The Indigenous Catholic Research Fellowship is holding its first in-person symposium this December, 2024, in Washington, DC. Co-sponsoring the symposium is the McLean Center for the Study of Culture and Values at the Catholic University of America, and the Black and Indian Mission Office.
The McLean Center's mission is:
Mining the work of the Spirit in each people. Culture is best understood as the cumulative dialogue through history between the initiative of the Spirit and the responses of humankind in its varied environments. The goal of the MCSCV is to promote a creative mining of the resulting cultural traditions and their application to the issues of contemporary life. This is a new mode of philosophizing bringing the deep values to life from, in and through the deep cultural commitments of the many peoples in order that they be lived intensively and pervasively across civilizations.
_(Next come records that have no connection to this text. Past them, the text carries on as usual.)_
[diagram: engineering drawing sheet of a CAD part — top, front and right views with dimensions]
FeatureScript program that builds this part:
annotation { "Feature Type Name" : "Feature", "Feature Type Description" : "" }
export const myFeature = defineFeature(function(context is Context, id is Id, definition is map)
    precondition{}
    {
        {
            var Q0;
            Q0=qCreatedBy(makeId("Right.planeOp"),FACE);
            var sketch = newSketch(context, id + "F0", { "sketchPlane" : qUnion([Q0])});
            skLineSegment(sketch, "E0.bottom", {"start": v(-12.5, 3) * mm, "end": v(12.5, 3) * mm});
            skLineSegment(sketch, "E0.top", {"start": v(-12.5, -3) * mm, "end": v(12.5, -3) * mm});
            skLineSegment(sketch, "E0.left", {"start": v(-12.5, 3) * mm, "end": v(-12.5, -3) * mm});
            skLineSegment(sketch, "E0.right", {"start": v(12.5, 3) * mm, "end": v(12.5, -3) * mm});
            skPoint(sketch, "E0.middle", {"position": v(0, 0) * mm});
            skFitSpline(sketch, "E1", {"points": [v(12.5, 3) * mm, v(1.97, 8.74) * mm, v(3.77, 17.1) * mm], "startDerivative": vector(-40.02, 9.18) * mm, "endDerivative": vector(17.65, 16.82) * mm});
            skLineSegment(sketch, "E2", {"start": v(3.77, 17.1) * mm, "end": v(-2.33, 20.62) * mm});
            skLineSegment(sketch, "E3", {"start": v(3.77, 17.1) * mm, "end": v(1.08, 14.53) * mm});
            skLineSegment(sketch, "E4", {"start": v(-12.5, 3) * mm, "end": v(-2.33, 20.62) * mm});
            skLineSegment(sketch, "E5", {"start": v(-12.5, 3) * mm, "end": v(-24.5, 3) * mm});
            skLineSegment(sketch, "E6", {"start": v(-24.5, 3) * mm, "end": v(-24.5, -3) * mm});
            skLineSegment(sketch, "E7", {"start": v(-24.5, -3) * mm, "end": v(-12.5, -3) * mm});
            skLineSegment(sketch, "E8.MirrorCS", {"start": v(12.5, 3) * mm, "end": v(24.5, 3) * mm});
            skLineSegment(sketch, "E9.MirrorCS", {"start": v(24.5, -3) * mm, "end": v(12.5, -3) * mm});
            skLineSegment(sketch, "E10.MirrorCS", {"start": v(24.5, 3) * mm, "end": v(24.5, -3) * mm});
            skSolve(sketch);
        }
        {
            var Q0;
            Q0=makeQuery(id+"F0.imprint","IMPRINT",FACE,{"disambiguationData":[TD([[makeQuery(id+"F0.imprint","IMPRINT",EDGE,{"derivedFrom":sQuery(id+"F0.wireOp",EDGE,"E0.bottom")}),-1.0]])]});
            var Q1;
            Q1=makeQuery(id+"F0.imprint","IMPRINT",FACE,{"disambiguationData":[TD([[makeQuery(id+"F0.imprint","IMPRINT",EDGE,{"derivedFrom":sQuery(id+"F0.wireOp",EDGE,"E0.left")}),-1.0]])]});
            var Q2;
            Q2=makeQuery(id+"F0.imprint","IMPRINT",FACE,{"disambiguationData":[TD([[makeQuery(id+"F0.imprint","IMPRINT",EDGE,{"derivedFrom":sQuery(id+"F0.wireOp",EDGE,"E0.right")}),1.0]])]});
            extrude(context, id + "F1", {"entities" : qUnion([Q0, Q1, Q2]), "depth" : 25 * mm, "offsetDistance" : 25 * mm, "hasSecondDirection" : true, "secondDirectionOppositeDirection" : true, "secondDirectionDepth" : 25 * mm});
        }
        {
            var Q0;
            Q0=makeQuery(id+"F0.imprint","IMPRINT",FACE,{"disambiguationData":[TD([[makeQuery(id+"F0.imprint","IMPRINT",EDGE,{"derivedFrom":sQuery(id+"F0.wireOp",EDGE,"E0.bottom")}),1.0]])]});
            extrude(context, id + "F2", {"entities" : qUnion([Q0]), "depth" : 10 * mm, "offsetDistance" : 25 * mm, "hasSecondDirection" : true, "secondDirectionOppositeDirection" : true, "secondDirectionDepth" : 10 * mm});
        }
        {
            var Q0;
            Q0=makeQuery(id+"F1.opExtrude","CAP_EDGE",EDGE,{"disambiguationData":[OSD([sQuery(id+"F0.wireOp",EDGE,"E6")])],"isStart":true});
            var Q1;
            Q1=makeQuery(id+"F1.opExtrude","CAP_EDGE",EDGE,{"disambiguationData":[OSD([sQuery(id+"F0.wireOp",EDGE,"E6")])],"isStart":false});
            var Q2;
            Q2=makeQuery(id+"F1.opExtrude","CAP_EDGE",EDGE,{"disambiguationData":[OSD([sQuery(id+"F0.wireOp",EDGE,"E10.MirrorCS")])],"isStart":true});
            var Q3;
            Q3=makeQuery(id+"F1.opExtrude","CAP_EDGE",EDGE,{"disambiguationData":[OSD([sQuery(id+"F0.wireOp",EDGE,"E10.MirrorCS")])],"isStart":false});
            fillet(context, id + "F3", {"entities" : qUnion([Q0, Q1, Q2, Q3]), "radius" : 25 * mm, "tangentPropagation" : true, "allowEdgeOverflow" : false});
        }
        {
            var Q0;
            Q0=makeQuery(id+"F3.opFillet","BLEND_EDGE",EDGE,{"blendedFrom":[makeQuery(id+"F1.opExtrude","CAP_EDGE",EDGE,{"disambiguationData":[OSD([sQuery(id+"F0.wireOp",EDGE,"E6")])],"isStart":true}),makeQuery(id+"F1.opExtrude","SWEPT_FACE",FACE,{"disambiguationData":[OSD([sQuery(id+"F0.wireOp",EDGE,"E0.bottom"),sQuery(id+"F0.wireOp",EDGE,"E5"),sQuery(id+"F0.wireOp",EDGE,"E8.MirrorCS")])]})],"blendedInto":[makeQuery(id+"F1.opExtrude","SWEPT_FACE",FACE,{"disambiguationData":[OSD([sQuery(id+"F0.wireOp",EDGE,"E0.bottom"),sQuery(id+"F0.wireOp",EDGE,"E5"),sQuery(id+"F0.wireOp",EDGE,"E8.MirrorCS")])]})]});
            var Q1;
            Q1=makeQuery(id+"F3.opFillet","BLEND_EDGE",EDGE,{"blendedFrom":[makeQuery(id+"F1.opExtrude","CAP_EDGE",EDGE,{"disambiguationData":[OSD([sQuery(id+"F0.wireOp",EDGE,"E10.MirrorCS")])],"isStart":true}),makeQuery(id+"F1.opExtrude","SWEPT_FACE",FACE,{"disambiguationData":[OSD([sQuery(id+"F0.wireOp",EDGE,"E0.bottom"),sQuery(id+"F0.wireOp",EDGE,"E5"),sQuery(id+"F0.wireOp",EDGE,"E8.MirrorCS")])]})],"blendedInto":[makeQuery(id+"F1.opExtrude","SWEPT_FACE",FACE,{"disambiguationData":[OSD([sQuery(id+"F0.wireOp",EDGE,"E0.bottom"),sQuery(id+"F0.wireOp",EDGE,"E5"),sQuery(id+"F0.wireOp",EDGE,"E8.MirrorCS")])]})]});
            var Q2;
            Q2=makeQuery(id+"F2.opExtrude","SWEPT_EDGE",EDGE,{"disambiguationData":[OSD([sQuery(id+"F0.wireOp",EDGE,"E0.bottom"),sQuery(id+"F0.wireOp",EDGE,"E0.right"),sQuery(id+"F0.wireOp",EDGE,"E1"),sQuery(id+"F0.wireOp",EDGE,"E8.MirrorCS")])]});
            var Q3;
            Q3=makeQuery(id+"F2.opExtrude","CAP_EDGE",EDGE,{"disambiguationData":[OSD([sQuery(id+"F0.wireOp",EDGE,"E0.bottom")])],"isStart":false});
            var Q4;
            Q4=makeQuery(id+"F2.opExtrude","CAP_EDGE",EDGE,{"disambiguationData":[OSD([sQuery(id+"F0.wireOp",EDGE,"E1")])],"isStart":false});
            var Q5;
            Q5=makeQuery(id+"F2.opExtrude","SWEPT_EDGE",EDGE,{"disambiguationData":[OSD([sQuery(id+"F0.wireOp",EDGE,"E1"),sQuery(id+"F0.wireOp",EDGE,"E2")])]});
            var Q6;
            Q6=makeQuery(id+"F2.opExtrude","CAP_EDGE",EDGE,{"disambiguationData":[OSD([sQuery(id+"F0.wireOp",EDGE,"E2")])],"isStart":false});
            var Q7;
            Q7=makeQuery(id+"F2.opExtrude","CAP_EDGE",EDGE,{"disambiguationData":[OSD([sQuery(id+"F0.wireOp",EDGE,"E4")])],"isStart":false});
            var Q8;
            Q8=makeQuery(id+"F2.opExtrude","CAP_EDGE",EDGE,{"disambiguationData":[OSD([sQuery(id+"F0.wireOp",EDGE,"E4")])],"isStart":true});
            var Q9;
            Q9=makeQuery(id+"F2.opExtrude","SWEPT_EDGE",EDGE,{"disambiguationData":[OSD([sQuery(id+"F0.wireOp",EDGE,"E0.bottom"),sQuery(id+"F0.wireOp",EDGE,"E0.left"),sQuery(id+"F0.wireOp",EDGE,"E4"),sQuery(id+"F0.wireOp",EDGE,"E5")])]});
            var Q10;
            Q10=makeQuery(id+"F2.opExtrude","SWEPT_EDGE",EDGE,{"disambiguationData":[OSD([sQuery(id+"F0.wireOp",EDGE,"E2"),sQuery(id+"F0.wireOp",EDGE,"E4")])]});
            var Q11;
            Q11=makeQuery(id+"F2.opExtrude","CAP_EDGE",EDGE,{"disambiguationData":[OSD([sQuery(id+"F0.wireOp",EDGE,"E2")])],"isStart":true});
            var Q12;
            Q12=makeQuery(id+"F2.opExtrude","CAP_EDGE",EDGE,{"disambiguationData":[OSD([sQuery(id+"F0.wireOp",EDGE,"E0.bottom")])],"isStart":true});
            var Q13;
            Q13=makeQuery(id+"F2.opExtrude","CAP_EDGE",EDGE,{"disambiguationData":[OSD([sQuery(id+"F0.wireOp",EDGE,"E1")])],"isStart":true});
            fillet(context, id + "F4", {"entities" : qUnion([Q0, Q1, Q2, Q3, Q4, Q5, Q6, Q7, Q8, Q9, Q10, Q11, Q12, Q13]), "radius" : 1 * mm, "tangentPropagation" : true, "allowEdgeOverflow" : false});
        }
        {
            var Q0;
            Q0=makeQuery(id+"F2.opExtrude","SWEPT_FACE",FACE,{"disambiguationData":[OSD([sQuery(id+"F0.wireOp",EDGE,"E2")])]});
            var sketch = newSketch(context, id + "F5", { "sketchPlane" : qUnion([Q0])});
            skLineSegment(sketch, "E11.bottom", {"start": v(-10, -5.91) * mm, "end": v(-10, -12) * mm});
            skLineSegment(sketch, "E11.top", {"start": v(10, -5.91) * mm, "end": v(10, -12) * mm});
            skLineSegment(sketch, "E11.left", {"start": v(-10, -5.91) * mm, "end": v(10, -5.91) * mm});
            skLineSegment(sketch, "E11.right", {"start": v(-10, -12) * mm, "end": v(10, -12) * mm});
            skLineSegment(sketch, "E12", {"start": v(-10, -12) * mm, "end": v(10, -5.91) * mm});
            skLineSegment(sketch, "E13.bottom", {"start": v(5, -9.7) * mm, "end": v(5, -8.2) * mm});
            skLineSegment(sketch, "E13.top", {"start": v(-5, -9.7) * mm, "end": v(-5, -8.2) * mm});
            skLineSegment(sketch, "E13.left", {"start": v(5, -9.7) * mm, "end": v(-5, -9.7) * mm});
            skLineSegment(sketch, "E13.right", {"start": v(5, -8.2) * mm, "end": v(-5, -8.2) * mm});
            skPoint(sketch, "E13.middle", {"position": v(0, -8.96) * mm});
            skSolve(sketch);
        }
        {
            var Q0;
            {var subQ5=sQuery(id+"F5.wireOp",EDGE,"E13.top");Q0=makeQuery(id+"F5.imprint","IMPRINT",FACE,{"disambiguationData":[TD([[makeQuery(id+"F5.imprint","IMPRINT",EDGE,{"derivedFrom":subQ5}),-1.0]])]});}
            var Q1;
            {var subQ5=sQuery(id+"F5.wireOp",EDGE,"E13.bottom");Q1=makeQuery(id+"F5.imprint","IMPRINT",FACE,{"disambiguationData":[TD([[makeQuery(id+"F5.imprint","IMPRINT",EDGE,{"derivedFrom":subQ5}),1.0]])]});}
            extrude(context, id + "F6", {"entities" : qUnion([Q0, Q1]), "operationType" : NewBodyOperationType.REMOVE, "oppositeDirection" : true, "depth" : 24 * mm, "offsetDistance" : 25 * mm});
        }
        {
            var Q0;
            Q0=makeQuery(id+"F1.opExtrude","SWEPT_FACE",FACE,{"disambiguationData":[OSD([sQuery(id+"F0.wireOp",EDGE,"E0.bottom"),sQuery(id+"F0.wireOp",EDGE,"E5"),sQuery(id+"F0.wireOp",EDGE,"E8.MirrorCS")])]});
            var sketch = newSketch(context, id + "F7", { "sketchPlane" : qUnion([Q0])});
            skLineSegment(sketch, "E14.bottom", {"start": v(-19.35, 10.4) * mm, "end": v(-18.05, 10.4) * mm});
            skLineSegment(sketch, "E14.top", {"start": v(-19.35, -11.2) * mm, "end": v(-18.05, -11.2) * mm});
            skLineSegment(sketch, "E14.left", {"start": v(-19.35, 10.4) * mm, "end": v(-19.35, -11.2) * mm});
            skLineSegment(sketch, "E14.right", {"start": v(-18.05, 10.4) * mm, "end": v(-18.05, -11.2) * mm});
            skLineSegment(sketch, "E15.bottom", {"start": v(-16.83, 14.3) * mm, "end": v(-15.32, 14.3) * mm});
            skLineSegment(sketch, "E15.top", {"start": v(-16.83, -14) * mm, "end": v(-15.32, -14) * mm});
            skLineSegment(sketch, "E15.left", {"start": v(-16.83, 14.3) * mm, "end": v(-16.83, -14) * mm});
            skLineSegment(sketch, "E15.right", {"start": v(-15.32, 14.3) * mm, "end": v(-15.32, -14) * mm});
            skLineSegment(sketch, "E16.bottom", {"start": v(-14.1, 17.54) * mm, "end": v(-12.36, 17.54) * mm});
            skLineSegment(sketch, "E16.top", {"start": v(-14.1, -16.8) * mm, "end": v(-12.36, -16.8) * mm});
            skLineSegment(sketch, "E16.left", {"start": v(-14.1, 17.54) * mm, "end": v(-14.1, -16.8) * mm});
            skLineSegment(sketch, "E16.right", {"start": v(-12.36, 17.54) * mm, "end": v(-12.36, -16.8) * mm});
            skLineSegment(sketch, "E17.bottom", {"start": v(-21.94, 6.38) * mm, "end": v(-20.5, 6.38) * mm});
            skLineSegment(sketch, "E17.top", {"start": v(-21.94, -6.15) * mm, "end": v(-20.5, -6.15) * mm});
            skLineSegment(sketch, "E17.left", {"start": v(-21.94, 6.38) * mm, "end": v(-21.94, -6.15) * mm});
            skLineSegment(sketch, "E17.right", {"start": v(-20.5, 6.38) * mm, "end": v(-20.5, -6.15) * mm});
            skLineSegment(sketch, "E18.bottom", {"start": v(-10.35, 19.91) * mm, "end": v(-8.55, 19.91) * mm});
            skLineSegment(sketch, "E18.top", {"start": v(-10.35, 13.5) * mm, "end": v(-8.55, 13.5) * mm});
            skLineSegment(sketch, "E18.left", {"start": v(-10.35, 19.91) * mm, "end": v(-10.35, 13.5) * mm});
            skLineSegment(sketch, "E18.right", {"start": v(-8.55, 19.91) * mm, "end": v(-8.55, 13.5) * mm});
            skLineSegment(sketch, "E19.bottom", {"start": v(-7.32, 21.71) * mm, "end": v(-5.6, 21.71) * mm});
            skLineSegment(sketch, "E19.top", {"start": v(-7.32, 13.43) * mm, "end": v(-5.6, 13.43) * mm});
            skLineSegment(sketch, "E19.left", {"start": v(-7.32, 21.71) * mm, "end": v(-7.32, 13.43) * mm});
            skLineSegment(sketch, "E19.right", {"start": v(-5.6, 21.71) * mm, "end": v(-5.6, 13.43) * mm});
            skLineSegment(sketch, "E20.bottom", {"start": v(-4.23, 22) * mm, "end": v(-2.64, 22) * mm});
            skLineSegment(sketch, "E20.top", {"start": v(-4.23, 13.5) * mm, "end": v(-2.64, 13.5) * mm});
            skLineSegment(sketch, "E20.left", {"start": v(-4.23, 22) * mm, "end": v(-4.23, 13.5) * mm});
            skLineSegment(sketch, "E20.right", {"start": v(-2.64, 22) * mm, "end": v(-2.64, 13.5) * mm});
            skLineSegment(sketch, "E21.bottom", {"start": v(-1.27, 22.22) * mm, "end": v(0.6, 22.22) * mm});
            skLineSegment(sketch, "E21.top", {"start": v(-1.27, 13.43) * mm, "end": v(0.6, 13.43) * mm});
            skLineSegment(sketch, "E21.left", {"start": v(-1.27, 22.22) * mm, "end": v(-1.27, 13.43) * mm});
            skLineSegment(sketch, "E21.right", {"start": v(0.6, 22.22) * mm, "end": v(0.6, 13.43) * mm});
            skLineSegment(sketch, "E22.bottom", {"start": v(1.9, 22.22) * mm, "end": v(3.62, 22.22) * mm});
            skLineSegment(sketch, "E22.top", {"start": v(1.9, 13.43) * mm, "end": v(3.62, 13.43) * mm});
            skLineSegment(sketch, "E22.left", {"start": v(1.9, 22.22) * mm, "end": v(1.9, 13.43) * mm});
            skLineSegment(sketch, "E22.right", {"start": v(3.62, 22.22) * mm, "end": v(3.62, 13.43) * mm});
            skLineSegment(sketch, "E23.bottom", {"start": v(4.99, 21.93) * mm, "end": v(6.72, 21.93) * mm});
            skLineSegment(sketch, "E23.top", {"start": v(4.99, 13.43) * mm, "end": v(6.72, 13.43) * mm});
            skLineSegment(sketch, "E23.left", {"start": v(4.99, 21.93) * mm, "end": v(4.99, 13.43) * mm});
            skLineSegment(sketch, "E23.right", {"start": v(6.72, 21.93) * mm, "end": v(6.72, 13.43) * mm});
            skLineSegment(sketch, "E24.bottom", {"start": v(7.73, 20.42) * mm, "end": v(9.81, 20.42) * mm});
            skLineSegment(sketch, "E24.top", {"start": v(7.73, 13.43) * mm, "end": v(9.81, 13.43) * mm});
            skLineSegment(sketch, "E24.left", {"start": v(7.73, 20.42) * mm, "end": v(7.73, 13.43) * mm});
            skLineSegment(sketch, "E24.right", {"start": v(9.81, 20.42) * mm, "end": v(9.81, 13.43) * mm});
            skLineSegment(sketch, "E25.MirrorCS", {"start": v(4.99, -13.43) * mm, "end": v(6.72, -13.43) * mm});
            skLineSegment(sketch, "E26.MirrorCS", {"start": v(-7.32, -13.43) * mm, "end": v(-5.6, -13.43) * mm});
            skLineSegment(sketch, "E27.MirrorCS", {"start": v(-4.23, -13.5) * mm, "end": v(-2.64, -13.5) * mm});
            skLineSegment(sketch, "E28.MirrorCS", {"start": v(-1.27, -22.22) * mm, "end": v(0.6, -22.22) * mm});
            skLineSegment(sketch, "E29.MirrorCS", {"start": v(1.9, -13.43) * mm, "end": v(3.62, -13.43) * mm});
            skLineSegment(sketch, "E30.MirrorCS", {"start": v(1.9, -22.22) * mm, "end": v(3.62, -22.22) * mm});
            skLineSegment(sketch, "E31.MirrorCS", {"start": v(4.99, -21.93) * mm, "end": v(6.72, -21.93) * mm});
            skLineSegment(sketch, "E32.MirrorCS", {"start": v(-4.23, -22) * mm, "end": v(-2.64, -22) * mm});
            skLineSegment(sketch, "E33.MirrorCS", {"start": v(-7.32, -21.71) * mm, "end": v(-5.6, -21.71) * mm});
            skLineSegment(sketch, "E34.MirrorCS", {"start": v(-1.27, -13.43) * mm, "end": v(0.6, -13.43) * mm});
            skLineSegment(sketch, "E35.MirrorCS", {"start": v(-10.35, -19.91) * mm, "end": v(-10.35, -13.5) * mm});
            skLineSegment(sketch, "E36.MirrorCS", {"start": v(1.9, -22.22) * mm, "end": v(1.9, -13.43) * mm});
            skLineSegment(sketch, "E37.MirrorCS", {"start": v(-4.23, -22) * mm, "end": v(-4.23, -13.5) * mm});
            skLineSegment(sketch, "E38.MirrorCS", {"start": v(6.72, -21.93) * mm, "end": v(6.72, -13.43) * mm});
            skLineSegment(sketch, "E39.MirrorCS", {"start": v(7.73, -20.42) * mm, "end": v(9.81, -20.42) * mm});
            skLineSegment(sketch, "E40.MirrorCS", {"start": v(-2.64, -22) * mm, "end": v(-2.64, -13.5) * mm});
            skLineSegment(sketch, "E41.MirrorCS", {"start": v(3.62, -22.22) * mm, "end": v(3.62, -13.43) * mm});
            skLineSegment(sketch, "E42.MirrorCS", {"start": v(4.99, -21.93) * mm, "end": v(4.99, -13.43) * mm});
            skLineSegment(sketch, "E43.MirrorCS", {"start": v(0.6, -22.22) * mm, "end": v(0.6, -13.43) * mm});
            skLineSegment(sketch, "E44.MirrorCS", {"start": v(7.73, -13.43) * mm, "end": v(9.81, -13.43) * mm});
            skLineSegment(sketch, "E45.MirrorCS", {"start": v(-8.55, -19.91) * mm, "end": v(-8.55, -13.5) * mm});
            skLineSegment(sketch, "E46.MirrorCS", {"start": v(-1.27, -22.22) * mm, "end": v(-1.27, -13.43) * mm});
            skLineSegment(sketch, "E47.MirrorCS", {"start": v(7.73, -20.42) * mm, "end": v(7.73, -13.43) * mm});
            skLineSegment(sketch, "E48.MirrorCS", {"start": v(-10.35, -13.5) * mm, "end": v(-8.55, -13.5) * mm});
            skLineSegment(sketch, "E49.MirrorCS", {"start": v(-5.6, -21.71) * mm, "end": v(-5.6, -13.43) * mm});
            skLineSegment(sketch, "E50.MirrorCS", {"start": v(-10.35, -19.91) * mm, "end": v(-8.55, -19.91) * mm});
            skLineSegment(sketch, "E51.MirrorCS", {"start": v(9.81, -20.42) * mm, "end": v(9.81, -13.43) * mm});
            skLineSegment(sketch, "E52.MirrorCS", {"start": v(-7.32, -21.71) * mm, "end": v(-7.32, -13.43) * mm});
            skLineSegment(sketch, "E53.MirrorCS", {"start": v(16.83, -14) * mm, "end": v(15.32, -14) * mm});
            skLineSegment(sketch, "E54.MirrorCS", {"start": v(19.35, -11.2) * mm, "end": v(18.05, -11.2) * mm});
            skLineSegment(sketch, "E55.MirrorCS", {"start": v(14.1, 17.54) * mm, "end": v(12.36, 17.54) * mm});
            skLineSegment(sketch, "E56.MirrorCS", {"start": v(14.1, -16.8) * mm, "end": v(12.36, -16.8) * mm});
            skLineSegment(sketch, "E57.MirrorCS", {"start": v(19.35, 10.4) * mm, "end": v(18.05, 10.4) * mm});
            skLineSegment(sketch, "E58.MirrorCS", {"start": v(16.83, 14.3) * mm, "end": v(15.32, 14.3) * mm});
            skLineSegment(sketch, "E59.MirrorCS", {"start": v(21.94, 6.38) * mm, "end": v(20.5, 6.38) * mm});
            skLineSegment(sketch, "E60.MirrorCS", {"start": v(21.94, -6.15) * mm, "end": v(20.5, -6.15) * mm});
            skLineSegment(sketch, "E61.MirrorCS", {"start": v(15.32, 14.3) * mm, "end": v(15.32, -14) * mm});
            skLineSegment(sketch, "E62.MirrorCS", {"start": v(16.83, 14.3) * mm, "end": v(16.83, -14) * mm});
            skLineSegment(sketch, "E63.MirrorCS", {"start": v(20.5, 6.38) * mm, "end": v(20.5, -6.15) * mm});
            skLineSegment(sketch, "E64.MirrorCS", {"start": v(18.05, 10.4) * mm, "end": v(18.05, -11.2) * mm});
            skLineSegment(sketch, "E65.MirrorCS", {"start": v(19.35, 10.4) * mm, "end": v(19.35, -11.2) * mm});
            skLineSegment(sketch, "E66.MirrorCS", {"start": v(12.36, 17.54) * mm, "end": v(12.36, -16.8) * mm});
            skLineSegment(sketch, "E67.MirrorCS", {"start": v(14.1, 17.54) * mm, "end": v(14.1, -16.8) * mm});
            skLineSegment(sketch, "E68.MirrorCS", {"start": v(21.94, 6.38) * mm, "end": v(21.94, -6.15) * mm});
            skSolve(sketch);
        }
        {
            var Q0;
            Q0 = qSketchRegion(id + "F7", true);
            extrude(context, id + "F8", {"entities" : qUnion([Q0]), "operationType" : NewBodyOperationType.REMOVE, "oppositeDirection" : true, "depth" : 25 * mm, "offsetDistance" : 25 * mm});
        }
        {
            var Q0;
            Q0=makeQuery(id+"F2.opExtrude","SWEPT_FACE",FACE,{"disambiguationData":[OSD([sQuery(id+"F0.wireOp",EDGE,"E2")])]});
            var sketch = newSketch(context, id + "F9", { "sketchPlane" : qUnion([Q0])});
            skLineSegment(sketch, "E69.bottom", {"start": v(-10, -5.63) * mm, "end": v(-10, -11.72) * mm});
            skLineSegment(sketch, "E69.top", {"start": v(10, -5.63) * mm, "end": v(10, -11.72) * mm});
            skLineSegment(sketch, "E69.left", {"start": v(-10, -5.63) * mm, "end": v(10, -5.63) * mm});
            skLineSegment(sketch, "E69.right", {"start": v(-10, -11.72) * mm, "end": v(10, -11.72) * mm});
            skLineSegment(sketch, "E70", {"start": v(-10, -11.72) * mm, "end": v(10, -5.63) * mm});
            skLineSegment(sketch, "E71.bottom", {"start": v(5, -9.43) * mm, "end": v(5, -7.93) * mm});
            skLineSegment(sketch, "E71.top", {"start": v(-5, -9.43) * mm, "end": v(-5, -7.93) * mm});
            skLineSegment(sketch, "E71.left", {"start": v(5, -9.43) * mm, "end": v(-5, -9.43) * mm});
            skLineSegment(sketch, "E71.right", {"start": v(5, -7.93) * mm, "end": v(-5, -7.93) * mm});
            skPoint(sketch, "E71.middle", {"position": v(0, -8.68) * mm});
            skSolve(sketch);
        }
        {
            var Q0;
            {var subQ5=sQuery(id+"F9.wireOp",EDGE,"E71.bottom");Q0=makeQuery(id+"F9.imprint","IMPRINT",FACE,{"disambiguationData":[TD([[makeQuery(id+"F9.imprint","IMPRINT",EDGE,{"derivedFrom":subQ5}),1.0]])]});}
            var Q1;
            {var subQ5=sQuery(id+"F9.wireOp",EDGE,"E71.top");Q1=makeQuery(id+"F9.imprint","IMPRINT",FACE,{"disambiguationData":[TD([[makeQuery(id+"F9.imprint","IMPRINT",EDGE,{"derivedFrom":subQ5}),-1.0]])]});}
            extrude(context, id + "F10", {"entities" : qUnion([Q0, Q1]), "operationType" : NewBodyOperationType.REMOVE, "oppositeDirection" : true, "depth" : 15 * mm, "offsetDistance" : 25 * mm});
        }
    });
The Black and Indian Mission Office (whose Executive Director, Fr. Henry Sands, is a co-founding board member of the ICRF) unites three organizations and missions, including that of The Bureau of Catholic Indian Missions, established in 1874 to
advocate for the needs of Catholic Native Americans. Supporting building projects, staffing schools, enabling parish religious education programs, raising awareness of the needs of Native American and Alaska Native Catholics, and calling others to share this mission has been at the heart of the Bureau’s work since its founding.
The ICRF is very happy to have the support of both the Black and Indian Mission Office and the McLean Center for this first symposium, which will include several public events co-sponsored by the Office and the Center along with other partners, as part of the program. More details will be posted on our events page.